With 35 million people affected in the world, this year’s initiative asked winning recipients to create an affordable, latex-free condom to help battle the HIV epidemic. “If you can make it really affordable, and really appealing, it could be a life-saving thing,” Choudhury said.
The material used in the supercondom already exist as ‘a water-based hydrogel’ for medical purposes such as contact lenses, researchers said.
In addition to protecting against STDs and pregnancy, researchers enmeshed in the hydrogel design the antioxidant quercetin, which can prevent the replication of HIV and if the condom breaks, the quercetin would be released for additional protection.
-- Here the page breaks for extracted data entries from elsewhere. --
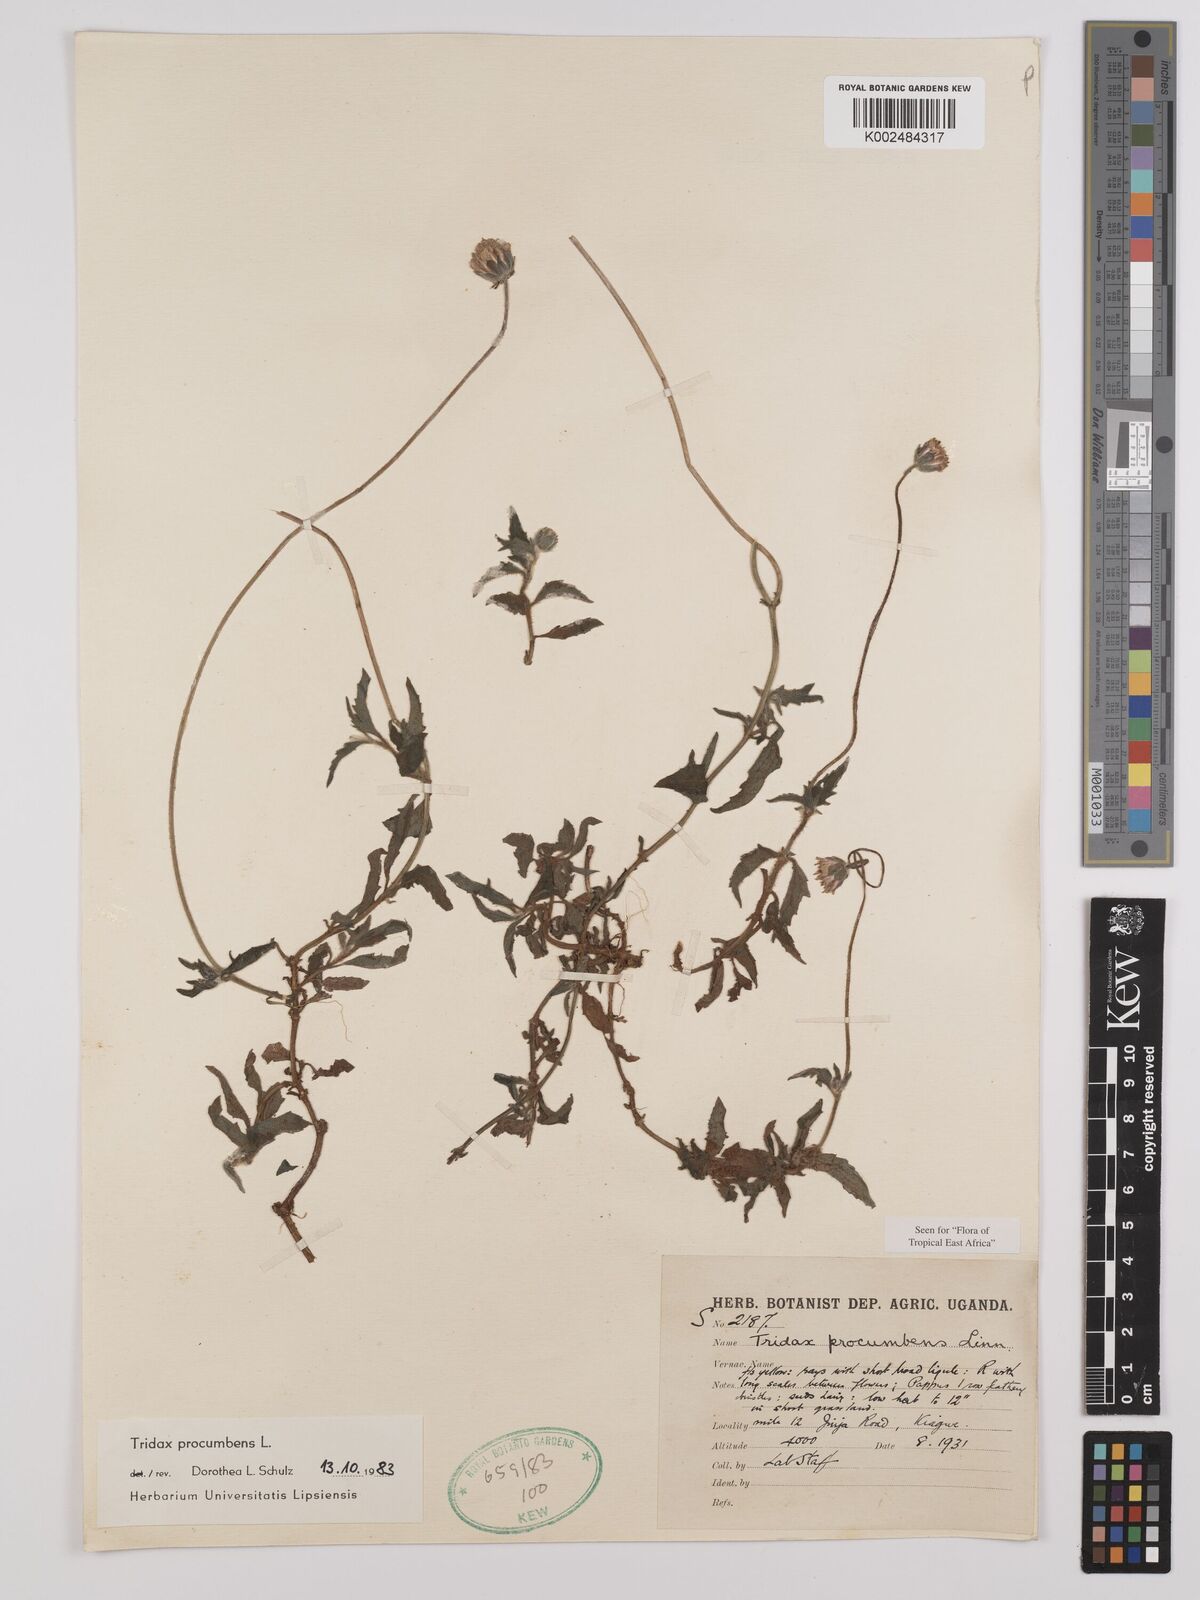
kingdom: Plantae
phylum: Tracheophyta
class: Magnoliopsida
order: Asterales
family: Asteraceae
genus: Tridax
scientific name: Tridax procumbens
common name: Coatbuttons
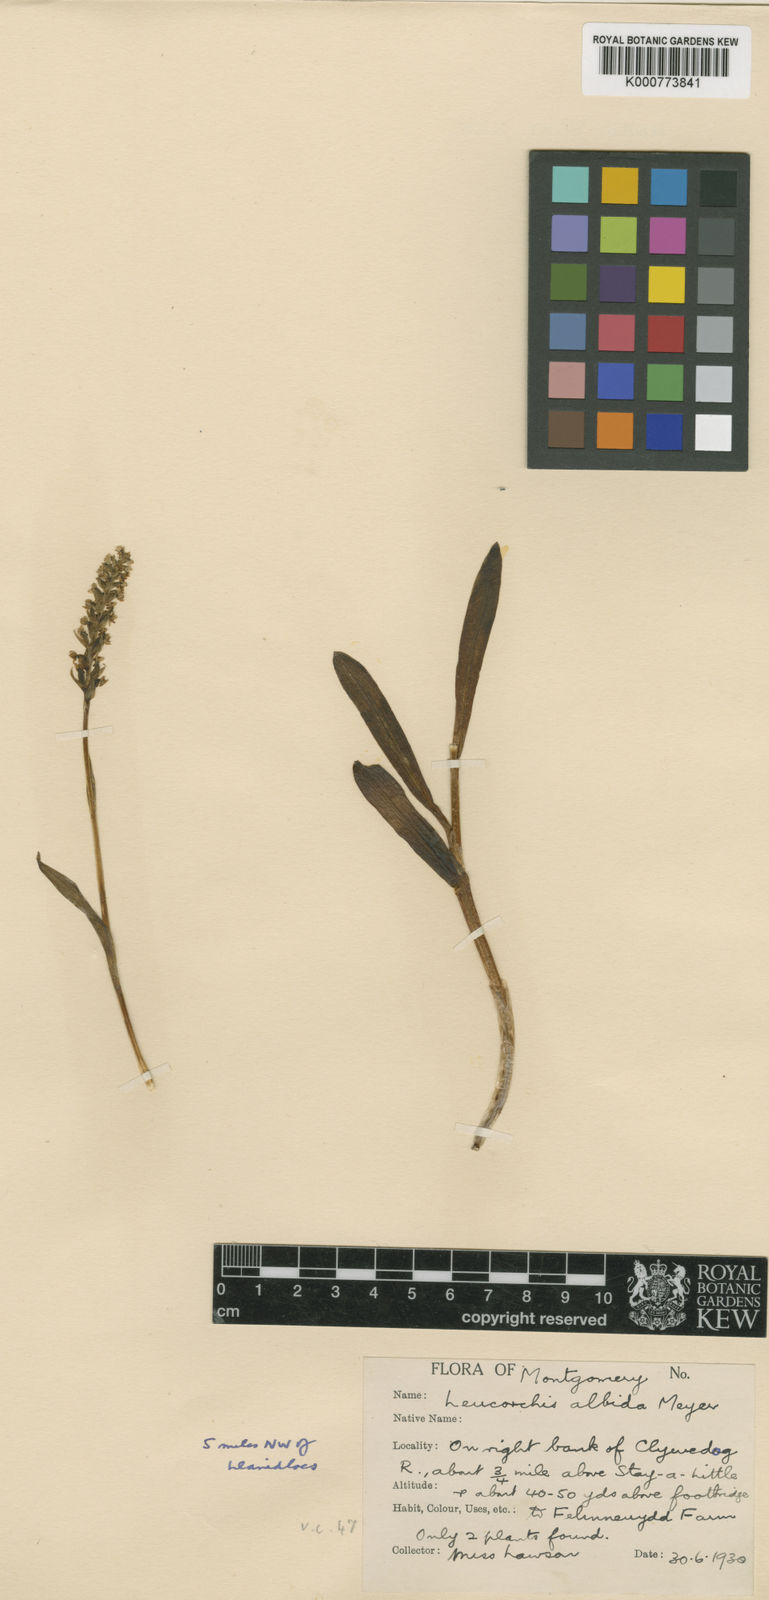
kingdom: Plantae
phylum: Tracheophyta
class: Liliopsida
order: Asparagales
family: Orchidaceae
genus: Pseudorchis
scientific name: Pseudorchis
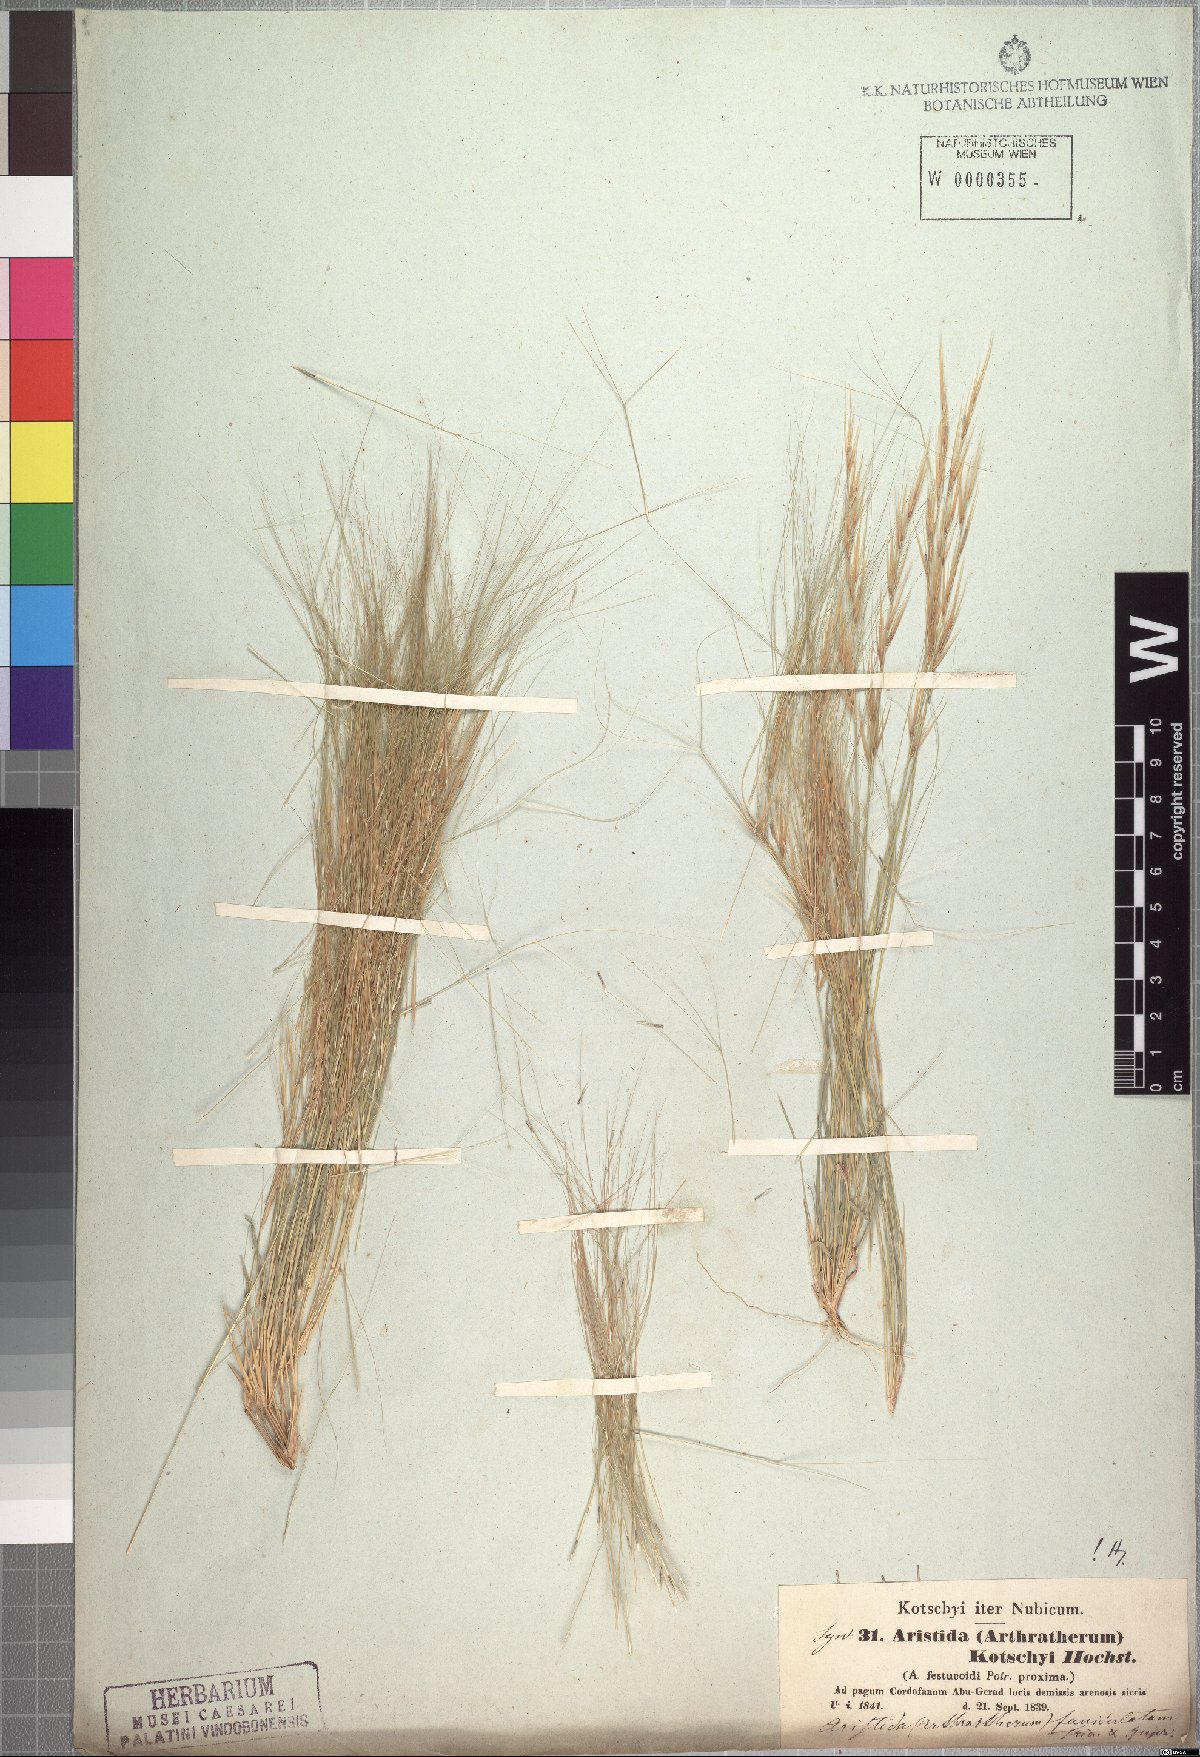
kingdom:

Researchers hope the condom will enjoy a greater use and have a stronger effect at preventing the spread of HIV as the new design is more comfortable and also heightens sexual pleasure.
Researchers are currently waiting for an approval on its patent application, and the same is keeping the product to be unveiled in the market. They are expecting that the tests would complete within next six months. In addition, Choudhary further said that she believes the new condom will eventually be made available to everyone, once it got released. Also, the availability should be vast including rural regions as these type of resources are limited there.
Since its outbreak in 1981, HIV virus has killed 39 million people.